2) Davalı ... Yapı Ve Day Tük Malz İnş Met. Gıda Oto Trizm San Ve Tic A.Ş. Temyiz Nedenleri;
Emsal ücret araştırması yapılmadığını, ceza dosyasının celp edilmediğini, kusur raporunun müfettiş raporu ve ceza dosyası ile çeliştiğini, ceza dosyasında alınan raporda diğer davalıya da kusur verildiğini, davacının malulüliyetinin olmadığını veya azaldığını, SGK tarafından rücu edilebilecek miktarlarda hataya düşüldüğünü, manevi tazminatın ıslahla istenemeyeceğini ileri sürmüştür.
F) Delillerin Değerlendirilmesi ve Gerekçe;
1- Dosyadaki yazılara, toplanan delillere, hükmün dayandığı gerektirici nedenlere göre davalı ... Yapı ve Day.Tük Malz İnş Met.
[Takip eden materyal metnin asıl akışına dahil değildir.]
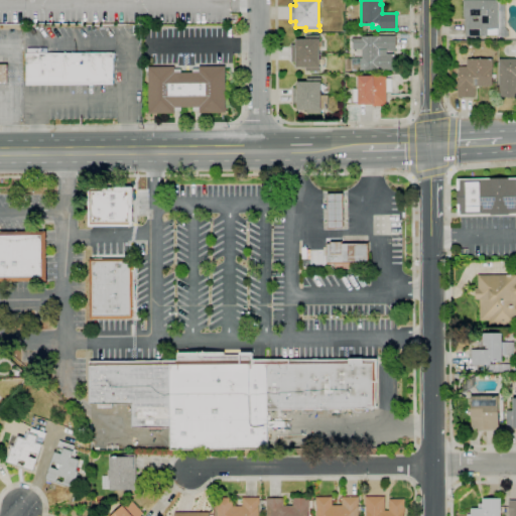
[(488,36),(466,36),(465,17),(463,17),(463,0),(498,0),(498,1),(505,1),(505,23),(499,23),(499,29),(498,29),(498,35),(488,35),(488,36)]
Gıda Oto Trizm San Ve Tic A.Ş. vekili ile davacı vekilinin aşağıdaki bendin kapsamı dışında kalan sair temyiz itirazlarının reddine,
2- 4857 sayılı Kanun'un 2.maddesine göre bir iş sözleşmesine dayanarak çalışan gerçek kişiye işçi, işçi çalıştıran gerçek veya tüzel kişiye yahut tüzel kişiliği olmayan kurum ve kuruluşlara işveren, işçi ile işveren arasında kurulan ilişkiye iş ilişkisi denir.
İş Kanunu'nun 2.maddesinin 7.fıkrasına göre bir işverenden, işyerinde yürüttüğü mal veya hizmet üretimine ilişkin yardımcı işlerinde veya asıl işin bir bölümünde işletmenin ve işin gereği ile teknolojik nedenlerle uzmanlık gerektiren işlerde iş alan ve bu iş için görevlendirdiği işçilerini sadece bu işyerinde aldığı işte çalıştıran diğer işveren ile iş aldığı işveren arasında kurulan ilişkiye asıl işveren-alt işveren ilişkisi denir. Bu ilişkide asıl işveren, alt işverenin işçilerine karşı o işyeri ile ilgili olarak bu Kanundan, iş sözleşmesinden veya alt işverenin taraf olduğu toplu iş sözleşmesinden doğan yükümlülüklerinden alt işveren ile birlikte sorumludur.
5510 sayılı Kanun'un 12/6.maddesi ile de asıl işveren, bu Kanunun işverene yüklediği yükümlülüklerden dolayı alt işveren ile birlikte sorumlu tutulmuştur.
4857 sayılı Kanun'un 2/7.maddesi ile işçilerin İş Kanunu'ndan, sözleşmeden ve toplu iş sözleşmesinden doğan hakları, 5510 sayılı Kanun'un 12/6.maddesi ile de Kurumun alacakları ve işçinin sosyal güvenlik hakkı daha geniş koruma-güvence altına alınmak istenmiştir. Aksi halde, 4857 veya 5510 sayılı Kanun'dan kaynaklanan yükümlülüklerinden kaçmak isteyen işverenlerin işin bölüm veya eklentilerini muvazaalı bir biçimde başka kişilere vermek suretiyle yükümlülüklerinden kaçması mümkün olurdu.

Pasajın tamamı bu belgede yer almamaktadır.